In Re Stead Industries, Inc., a Nevada Corporation, Dba Hoytheater Company, Debtor-appellee.stephen Lannes, Creditor-appellant, v. Unsecured Creditors' Committee; American Appliance Mfgcorp., a California Corporation, et al Defendants-appellees, 990 F.2d 1260 (9th Cir. 1993)Annotate this Case
Submitted March 11, 1993. *Decided March 29, 1993
Before NORRIS, HALL and FERNANDEZ, Circuit Judges.
Stephen Lannes appeals the district court's order approving a compromise of an antitrust cause of action owned by the Debtor. We AFFIRM.
Stead Industries, Inc. dba Hoyt Heater Company (Debtor) filed a petition for reorganization under Chapter 11 of the Bankruptcy Code. Among the assets of the estate were claims for damages arising from the anticompetitive conduct of State Industries, Inc. (State) and American Appliance Mfg. Corp. (American).
In February 1991, the bankruptcy court approved a compromise of the claim against State. Debtor represented that confidential documents had been made available which indicated that State had a good defense to Debtor's claim, but Debtor had a stronger case against American. It was also represented that the $250,000 in settlement proceeds could be used to fund litigation against American.
Debtor's action against American was withdrawn to the district court. In May 1991, Debtor settled with American for $250,000 and withdrawal of American's $50,000 priority claim. The district court approved the compromise over the objection of Stephen Lannes, administrative claimant, unsecured creditor and equity security holder of Debtor.
Lannes first claims that the district court did not have jurisdiction over the motion to approve the compromise. The district court has original jurisdiction over bankruptcy matters and may withdraw, on motion or sua sponte, a bankruptcy proceeding in whole or in part. 28 U.S.C. § 157(d); see Mission Indians v. American Management & Amusement, Inc., 840 F.2d 1394, 1399 (9th Cir. 1987). Here, the district court withdrew the adversary proceeding and everything associated with the resolution of that proceeding, whether by trial, compromise, or formal settlement. Even if withdrawal of the adversary proceeding did not include withdrawal of the approval of any compromise of that proceeding, the district court sua sponte withdrew the motion to compromise at the beginning of the hearing when jurisdiction was questioned.
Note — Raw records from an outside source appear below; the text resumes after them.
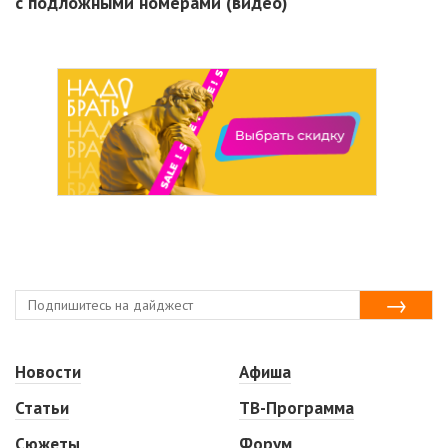
с подложными номерами (видео)
Новости
Афиша
Статьи
ТВ-Программа
Сюжеты
Форум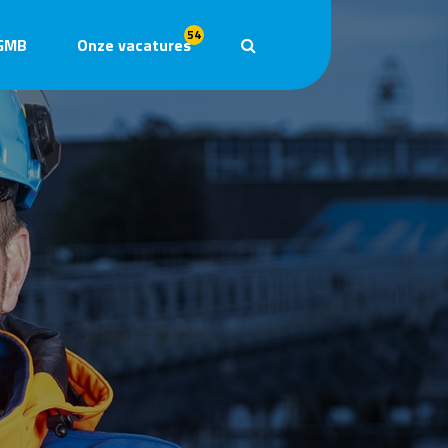
54
GMB
Onze vacatures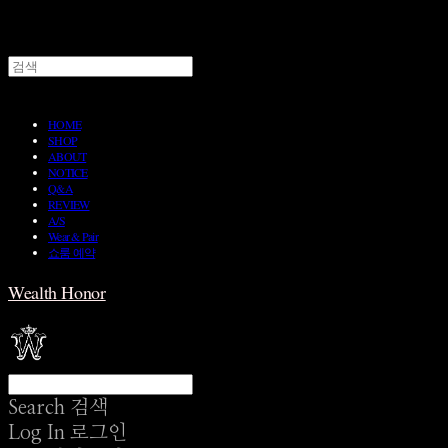
HOME
SHOP
ABOUT
NOTICE
Q&A
REVIEW
A/S
Wear & Pair
쇼룸 예약
Wealth Honor
Search
검색
Log In
로그인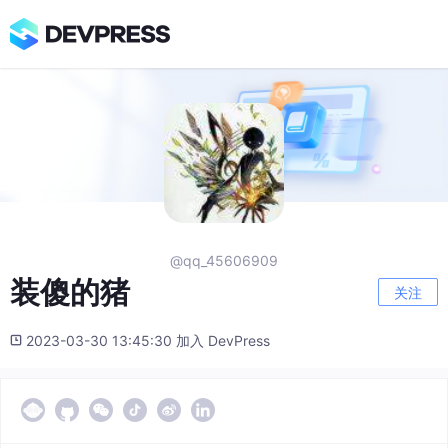
@qq_45606909
装傻的猪
关注
2023-03-30 13:45:30 加入 DevPress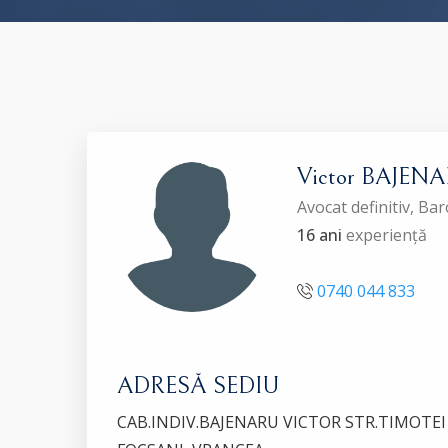
Victor BAJEN
Avocat definitiv, B
16 ani
experiență
0740 044 833
ADRESĂ SEDIU
CAB.INDIV.BAJENARU VICTOR STR.TIMOTEI C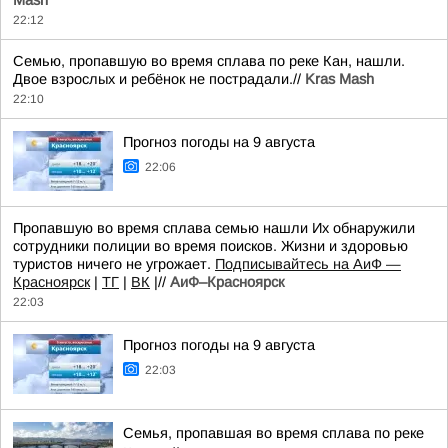
Mash
22:12
Семью, пропавшую во время сплава по реке Кан, нашли.
Двое взрослых и ребёнок не пострадали.//
Kras Mash
22:10
Прогноз погоды на 9 августа
22:06
Пропавшую во время сплава семью нашли Их обнаружили
сотрудники полиции во время поисков. Жизни и здоровью
туристов ничего не угрожает.
Подписывайтесь на АиФ —
Красноярск
|
ТГ
|
ВК
|//
АиФ–Красноярск
22:03
Прогноз погоды на 9 августа
22:03
Семья, пропавшая во время сплава по реке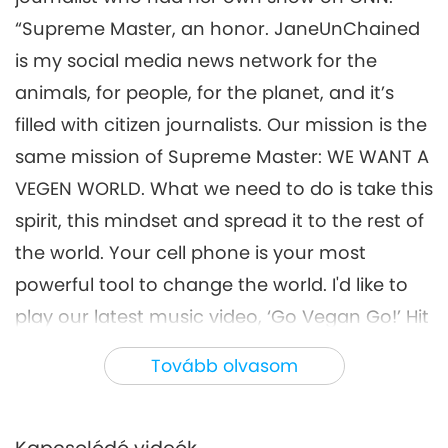
25:22
Cherished Artists, Part 5
“Supreme Master, an honor. JaneUnChained
Utazás esztétikus birodalmakon át
2019-12-12
8325
megtekintés
is my social media news network for the
Friends of Eternity - A Special
animals, for people, for the planet, and it’s
Gathering with Supreme
filled with citizen journalists. Our mission is the
6
Master Ching Hai and
26:40
Cherished Artists, Part 6
same mission of Supreme Master: WE WANT A
Utazás esztétikus birodalmakon át
2019-12-14
7697
megtekintés
VEGEN WORLD. What we need to do is take this
spirit, this mindset and spread it to the rest of
Friends of Eternity - A Special
Gathering with Supreme
the world. Your cell phone is your most
7
Master Ching Hai and
powerful tool to change the world. I'd like to
23:44
Cherished Artists, Part 7
play our latest music video, ‘Go Vegan Go!’ Hit
Utazás esztétikus birodalmakon át
2019-12-17
7753
megtekintés
it.” VŨ Khanh is one of Âu Lạc’s, also known as
Tovább olvasom
Friends of Eternity - A Special
Vietnam’s, most outstanding male vocalists.
Gathering with Supreme
8
Master Ching Hai and
With his warm, deep tones, Mr. Vũ Khanh
29:54
Cherished Artists, Part 8
always makes his audience feel connected.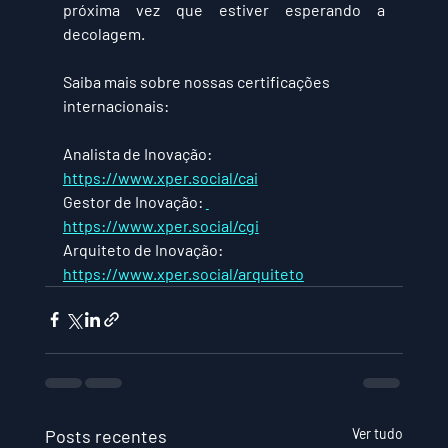
próxima vez que estiver esperando a 
decolagem.
Saiba mais sobre nossas certificações 
internacionais:
Analista de Inovação: 
https://www.xper.social/cai
Gestor de Inovação: 
https://www.xper.social/cgi
Arquiteto de Inovação: 
https://www.xper.social/arquiteto
Posts recentes
Ver tudo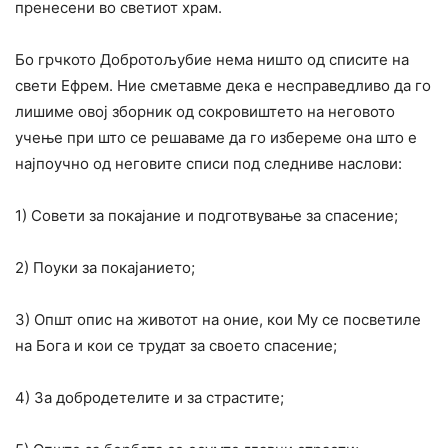
пренесени во светиот храм.
Бо грчкото Добротољубие нема ништо од списите на
свети Ефрем. Ние сметавме дека е несправедливо да го
лишиме овој зборник од сокровиштето на неговото
учење при што се решаваме да го избереме она што е
најпоучно од неговите списи под следниве наслови:
1) Совети за покајание и подготвување за спасение;
2) Поуки за покајанието;
3) Општ опис на животот на оние, кои Му се посветиле
на Бога и кои се трудат за своето спасение;
4) За добродетелите и за страстите;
II. Approval of the Compromise.
The burden of persuasion rests on the proponent of the compromise to demonstrate that the compromise is fair and equitable. Martin v. Kane (In re A & C Properties), 784 F.2d 1377, 1381 (9th Cir.), cert. denied, 479 U.S. 854, 107 S. Ct. 189, 93 L. Ed. 2d 122 (1986). " [A]s long as the [district] court amply considered the various factors that determined the reasonableness of the compromise, the court's decision must be affirmed." Id.
The district court addressed each of the factors set forth in A & C Properties and determined that the compromise was fair and equitable, and in the best interest of the estate, given the uncertainty of success on the merits and collectibility of any judgment, the complexity of the matter, the certainty of delay and expense to the estate, the absence of available funds, and the unwillingness of the creditor body to finance the litigation.
Lannes simply disagrees with the district court's assessment of the case in a number of respects. Nevertheless, it is clear that the experienced district judge was well aware of the facts, understood the nature of antitrust litigation, and was fully cognizant of the attitudes of the creditors.
Where, as here, the district court "touched all material bases of [Lannes'] objections, and held directly, expressly or by necessary implication, on every substantial point of contention, the court's approval of the compromise does not constitute an abuse of discretion." A & C Properties, 784 F.2d at 1384. Thus, we must bow to the district judge's determination, as must Lannes.